Thank you for reading my blog. Stay tuned from Nov. 11-21st for daily work site updates and more about the Lyons and Longmont communities.


Do what you can with what you have where you are.

“Do what you can with what you have where you are.”   Theodore Roosevelt


Considering recent questions on the purpose of project “Architect Unseen,” I respond with this.  All that remains undone is overwhelming and the path, at times, seems insurmountable.   However, if one can break down a big idea into manageable projects, it is possible.

The project launch is a focus on fundraising for a volunteer trip to El Salvador.  The purpose of this trip is to learn firsthand from a successful recovery program in a country similar to Haiti in climate and geography.  With hopes to bring home an understanding of what it takes to empower people with the knowledge to help themselves, I hope to apply this locally and globally – especially in Haiti.

My advice, be careful what you ask for, you just might get it.

 Following the 2010 Gulf of Mexico oil spill, I asked – “What can I do to help?”  Closely connected to Key West, I traveled south to help pick up garbage from the shorelines.  Neither scientist nor marine biologist, the feeling of helplessness was overwhelming.  On returning home, I asked the question a little differently, “What can I do as an architect to help?”  I searched for architecture volunteer programs and sent a few emails.  The next day, Rachel Minnery, co-founder of Architects Without Borders Seattle, asks if I would like to talk with her about an upcoming Haiti relief trip. Three weeks later, I am on an airplane to Miami to meet 11 architects and engineers and travel on to Petit Goave, Haiti.

It was the beginning of this journey and a fitting introduction to this project, Architect Unseen.

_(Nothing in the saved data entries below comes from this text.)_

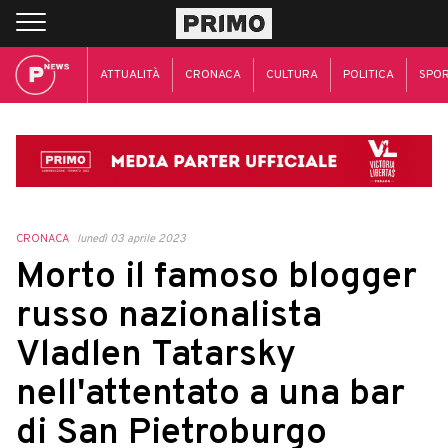
ATTUALITÀ
CRONACA
CULTURA
POLITICA
SPO
CRONACA
lunedì 03 aprile 2023
Morto il famoso blogger
russo nazionalista
Vladlen Tatarsky
nell'attentato a una bar
di San Pietroburgo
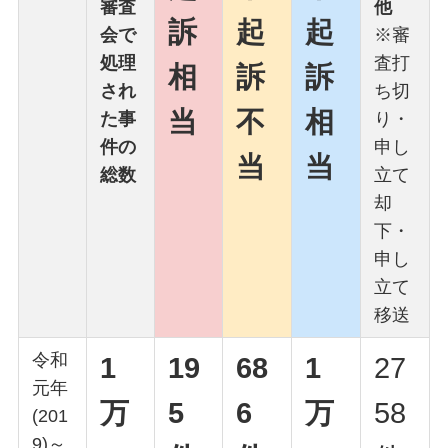
審査
他
訴
起
起
会で
※審
処理
査打
相
訴
訴
され
ち切
当
不
相
た事
り・
件の
申し
当
当
総数
立て
却
下・
申し
立て
移送
令和
1
19
68
1
27
元年
万
5
6
万
58
(201
9)～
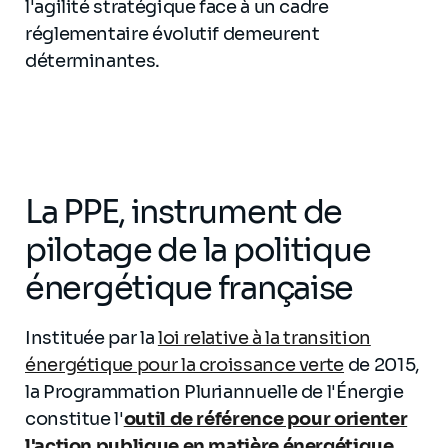
l'agilité stratégique face à un cadre
réglementaire évolutif demeurent
déterminantes.
La PPE, instrument de
pilotage de la politique
énergétique française
Instituée par la
loi relative à la transition
énergétique pour la croissance verte
de 2015,
la Programmation Pluriannuelle de l'Énergie
constitue l'
outil de référence pour orienter
l'action publique en matière énergétique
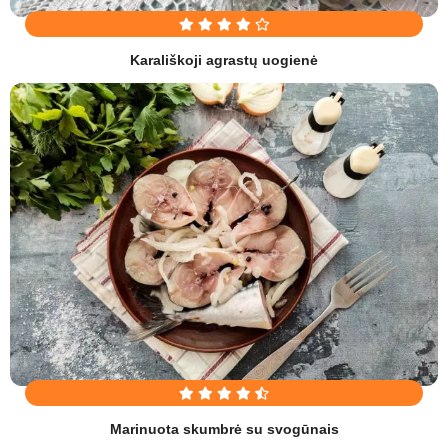
Karališkoji agrastų uogienė
Marinuota skumbrė su svogūnais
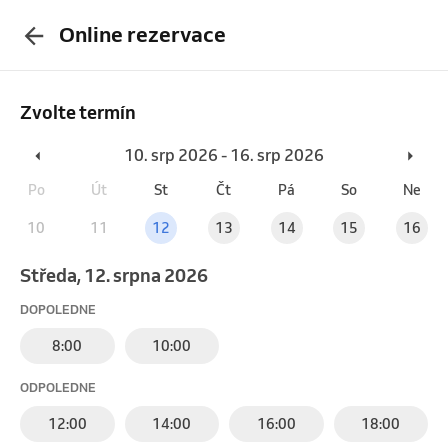
Online rezervace
Zvolte termín
10. srp 2026 - 16. srp 2026
Po
Út
St
Čt
Pá
So
Ne
10
11
12
13
14
15
16
středa, 12. srpna 2026
DOPOLEDNE
8:00
10:00
ODPOLEDNE
12:00
14:00
16:00
18:00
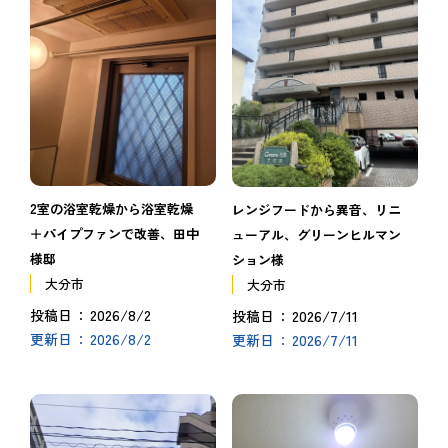
2室の浴室乾燥から浴室乾燥
レンジフードから異音、リニ
＋パイプファンで改善、田中
ューアル、グリーンヒルマン
様邸
ション様
大分市
大分市
2026/8/2
2026/7/11
投稿日
投稿日
2026/8/2
2026/7/11
更新日
更新日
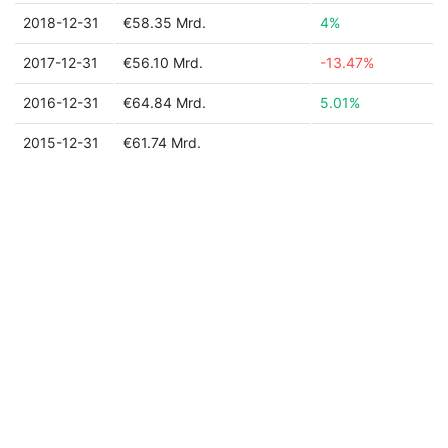
2018-12-31
€58.35 Mrd.
4%
2017-12-31
€56.10 Mrd.
-13.47%
2016-12-31
€64.84 Mrd.
5.01%
2015-12-31
€61.74 Mrd.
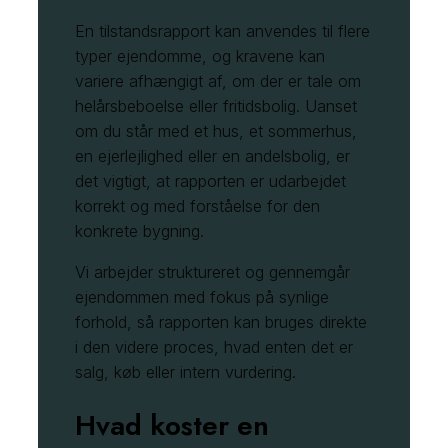
En tilstandsrapport kan anvendes til flere
typer ejendomme, og kravene kan
variere afhængigt af, om der er tale om
helårsbeboelse eller fritidsbolig. Uanset
om du står med et hus, et sommerhus,
en ejerlejlighed eller en andelsbolig, er
det vigtigt, at rapporten er udarbejdet
korrekt og med forståelse for den
konkrete bygning.
Vi arbejder struktureret og gennemgår
ejendommen med fokus på synlige
forhold, så rapporten kan bruges direkte
i den videre proces, hvad enten det er
salg, køb eller intern vurdering.
Hvad koster en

Visiting and working with people from other cultures provides an opportunity to learn more about one’s own.  Now certified as a disaster assistance – safety assessment program trainer, it is time to start training.  Exposed to the worst case situation in Haiti, it is time to find a way to prevent it.   With your help, project Architect Unseen will continue to evolve and find ways to help people.

Thank you for taking the time to read my story.

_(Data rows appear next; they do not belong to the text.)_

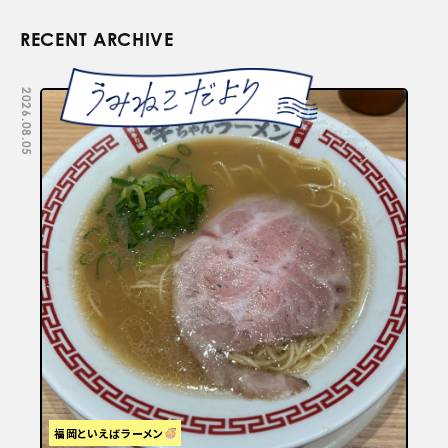
RECENT ARCHIVE
2026.08.05
2026.07.29
福岡といえばラーメン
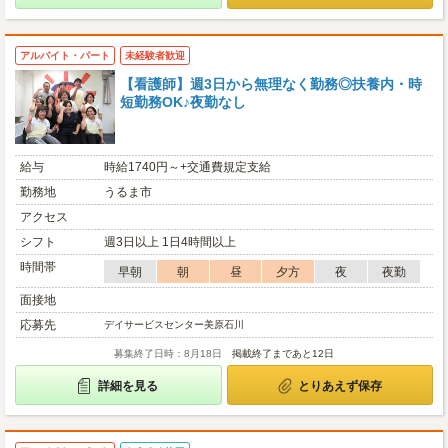
アルバイト・パート
未経験者歓迎
【看護師】週3日から無理なく勤務◎扶養内・時
短勤務OK♪夜勤なし
給与
時給1740円～+交通費規定支給
勤務地
うるま市
アクセス
シフト
週3日以上 1日4時間以上
時間帯
早朝
朝
昼
夕方
夜
夜勤
面接地
応募先
デイサービスセンター美原石川
募集終了日時：8月18日
掲載終了まであと12日
詳細を見る
とりあえず保存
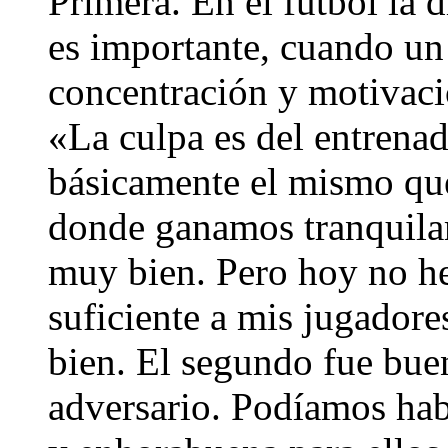
Primera. En el fútbol la 
es importante, cuando un 
concentración y motivació
«La culpa es del entrena
básicamente el mismo que
donde ganamos tranquila
muy bien. Pero hoy no he
suficiente a mis jugadore
bien. El segundo fue buen
adversario. Podíamos hab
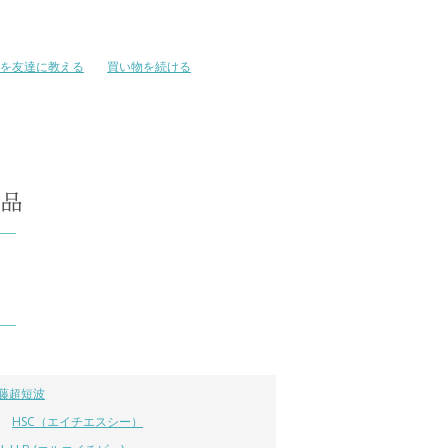
を友達に教える
買い物を続ける
藤超短波
HSC（エイチエスシー）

Climate…. politics & weather


Whether or not you believe in global warming or that weather changes are part of the natural cycle, or both – one cannot argue that there is an increase in both number and intensity of global natural disasters.  With this increase in disruption, there is need for assistance.  What is the architect’s role and how is it changing?

On this election day, all are waiting in anticipation.   How will the elected president face this climate challenge?  Hurricane Sandy was a global event – affecting not just the United State’s east coast, but also Cuba, Haiti – poor Haiti, and other surrounding areas. What is the role of architects in this disaster?

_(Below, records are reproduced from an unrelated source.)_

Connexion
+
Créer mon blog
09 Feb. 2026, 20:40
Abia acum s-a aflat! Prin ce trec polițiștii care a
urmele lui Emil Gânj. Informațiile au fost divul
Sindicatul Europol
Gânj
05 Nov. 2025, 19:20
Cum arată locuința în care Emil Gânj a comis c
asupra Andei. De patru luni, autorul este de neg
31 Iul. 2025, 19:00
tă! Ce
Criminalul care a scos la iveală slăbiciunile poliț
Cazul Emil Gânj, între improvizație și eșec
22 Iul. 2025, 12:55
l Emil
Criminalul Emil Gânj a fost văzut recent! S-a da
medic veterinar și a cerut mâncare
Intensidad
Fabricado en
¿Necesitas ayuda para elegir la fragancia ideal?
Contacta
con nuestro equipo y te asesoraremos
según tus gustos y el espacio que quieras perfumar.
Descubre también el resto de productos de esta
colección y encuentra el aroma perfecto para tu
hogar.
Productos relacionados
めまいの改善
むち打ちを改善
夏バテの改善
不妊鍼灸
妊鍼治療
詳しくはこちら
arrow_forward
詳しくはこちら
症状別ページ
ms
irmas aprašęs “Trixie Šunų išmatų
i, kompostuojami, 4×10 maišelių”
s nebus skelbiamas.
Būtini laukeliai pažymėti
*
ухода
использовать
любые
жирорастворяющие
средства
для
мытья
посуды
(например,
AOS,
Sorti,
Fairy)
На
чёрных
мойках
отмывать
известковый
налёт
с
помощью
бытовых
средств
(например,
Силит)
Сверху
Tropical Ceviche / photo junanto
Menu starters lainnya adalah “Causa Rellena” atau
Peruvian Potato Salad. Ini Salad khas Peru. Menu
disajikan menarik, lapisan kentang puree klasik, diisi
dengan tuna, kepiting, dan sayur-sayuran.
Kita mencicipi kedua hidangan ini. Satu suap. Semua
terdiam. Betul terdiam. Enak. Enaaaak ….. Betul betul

Using a similar approach to what we did in Haiti.  Where they can, AIA members are already responding to Hurricane Sandy. In Rhode Island, architects, engineers, and other design professionals from the AIA Rhode Island Architects and Engineers Emergency Response Task Force (AEERTF) are working with the state’s Emergency Management Agency to provide building safety assessments in hard hit communities along the coast.

Thank you, thank you, thank you to the AIAS (American Institute of Architects Student) group at UW Milwaukee, SARUP (School of Architecture and Urban Planning) for graciously hosting last evening’s event and inviting me to talk with you.  Melissa, Nathan, and Caroline – you we fabulous hosts.  It was such a pleasure to be back at UWM and working with students.  Thank you for all your energy and support.

The process of preparing for this presentation reaffirmed my mission to continue forward with disaster assistance locally- as the WI AIA State Disaster Response Coordinator role and globally – in El Salvador and as the need arises elsewhere.